I have kept thinking about the iPads at Pompeii topic over the past week.  William Caraher has too, and posted about a digital workflow for excavations.  Since my old research interest in fieldwork was largely on methods in archaeological field survey, my thoughts naturally headed towards what one could do with iPads in surveys.  Since iPads (and iPhones and iPod Touches) all have GPS capabilities, in theory you could equip a field survey team with an array of devices.  The team leader would have a iPad, having the need for more detailed and extensive data collection – and also a map big enough to try to figure out where you are!  The fieldwalkers could each have an iPod Touch.  Instead of “clickers” for artifact counting, an app could be customized to allow taps for counts of artifacts (or multiple types of artifacts depending on the situation – i.e. sherds, tiles, lithics, etc.)

The GPS should – in theory – allow exact calculation of routes walked  (I don’t honestly know if GPS is yet this good – I left fieldwork in 2001, before GPS was much use for survey, because it wasn’t precise enough and wasn’t cheap enough – but I do know that fitness apps like “Runkeeper” purport to collect detailed information about distance and path traveled.)  One could take photos of artifacts encountered in the field and automatically associate them with tracts in the database, and one could photograph artifacts collected as a caution against the lost or mislabeled bag of sherds (when you spend 8 hours a day living out of a backpack and traveling several miles, bags of sherds are more likely to go astray than when you are in a trench.)  All the benefits of an iPad in a trench would apply, essentially, plus the added GPS bits.

So, now I just need a field survey project and a friendly contact at Apple to provide me with devices, app programming support, and a photographer for the advertising layout…

Thinking about a digital workflow also got me thinking about how the researcher – the reader of scholarly books and articles –  is moving towards a digital workflow.

It seems like many academics I know are “belt-plus-suspenders” types who keep a .pdf AND a print copy of a scholarly article, not least because their research process involves taking notes with a pen on the print article. Maybe we’re all kinesthetic learners and find the physical act of writing makes us retain information better than typing does, or maybe we just haven’t devised a good workflow for taking notes digitally in direct association with the .pdfs yet.
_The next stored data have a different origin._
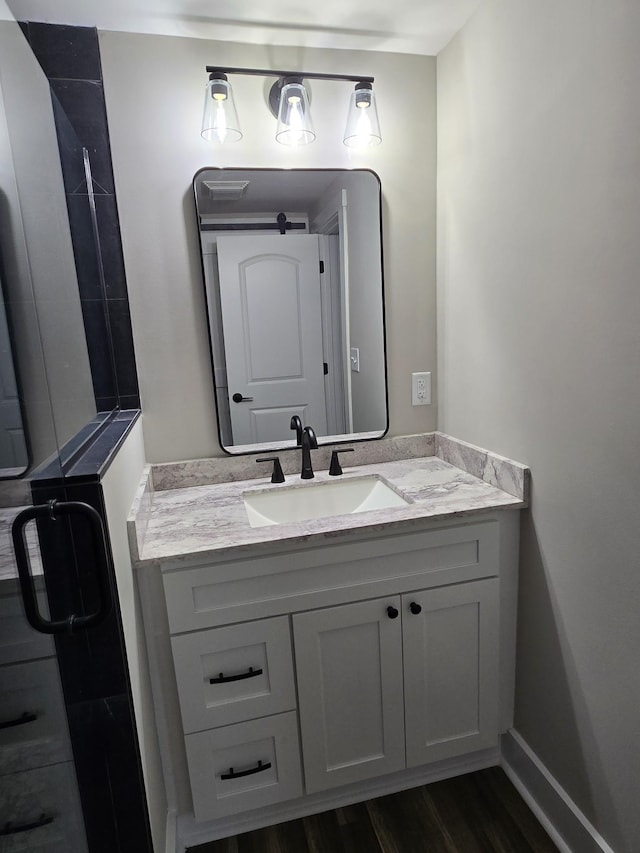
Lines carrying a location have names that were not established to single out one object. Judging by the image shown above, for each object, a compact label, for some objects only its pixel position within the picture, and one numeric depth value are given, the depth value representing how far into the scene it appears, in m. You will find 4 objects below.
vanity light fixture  1.43
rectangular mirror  1.58
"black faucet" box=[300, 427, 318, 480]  1.58
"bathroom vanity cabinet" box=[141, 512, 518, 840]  1.27
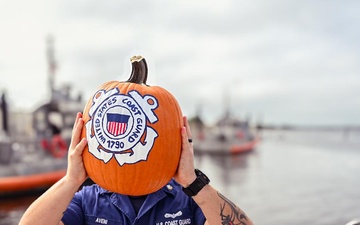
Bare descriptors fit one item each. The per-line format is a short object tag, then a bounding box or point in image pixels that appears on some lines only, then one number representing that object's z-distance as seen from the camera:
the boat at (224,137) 31.64
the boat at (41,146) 11.98
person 1.59
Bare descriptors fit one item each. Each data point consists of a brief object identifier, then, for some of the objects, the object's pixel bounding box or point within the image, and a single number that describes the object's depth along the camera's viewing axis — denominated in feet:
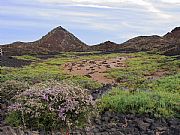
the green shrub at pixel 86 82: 19.59
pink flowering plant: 8.42
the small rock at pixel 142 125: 11.70
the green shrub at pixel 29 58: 43.81
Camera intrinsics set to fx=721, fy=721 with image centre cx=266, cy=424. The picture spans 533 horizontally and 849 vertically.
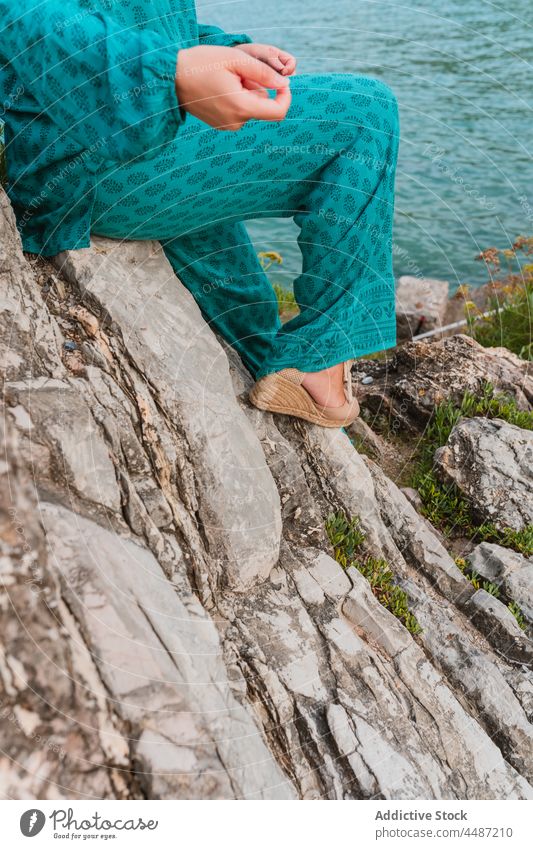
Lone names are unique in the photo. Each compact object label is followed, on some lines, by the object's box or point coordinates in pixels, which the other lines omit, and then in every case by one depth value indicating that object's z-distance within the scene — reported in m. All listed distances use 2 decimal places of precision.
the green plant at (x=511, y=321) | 5.29
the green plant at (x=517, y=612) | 3.02
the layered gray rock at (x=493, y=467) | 3.45
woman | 1.74
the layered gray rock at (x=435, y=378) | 4.10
Benjamin Wolkow, UGA Classics’ new Visiting Assistant Professor (whom I welcome!), has a Wacom tablet and pen that he uses to take notes “digitally” directly onto a .pdf of an article, which he can then save with his notes attached. I think he started because the tablet and pen helped prevent mouse-related repetitive stress injury, but what a neat trick! The basic tablet-and-pen combo is only about $70 – cheap enough that experimenting with adding this to your research workflow is a possibility.

wacom bamboo tablet

A neat EndNote Library filled with digitally marked-up .pdf files could replace bulging file cabinets – and fit on a thumb drive.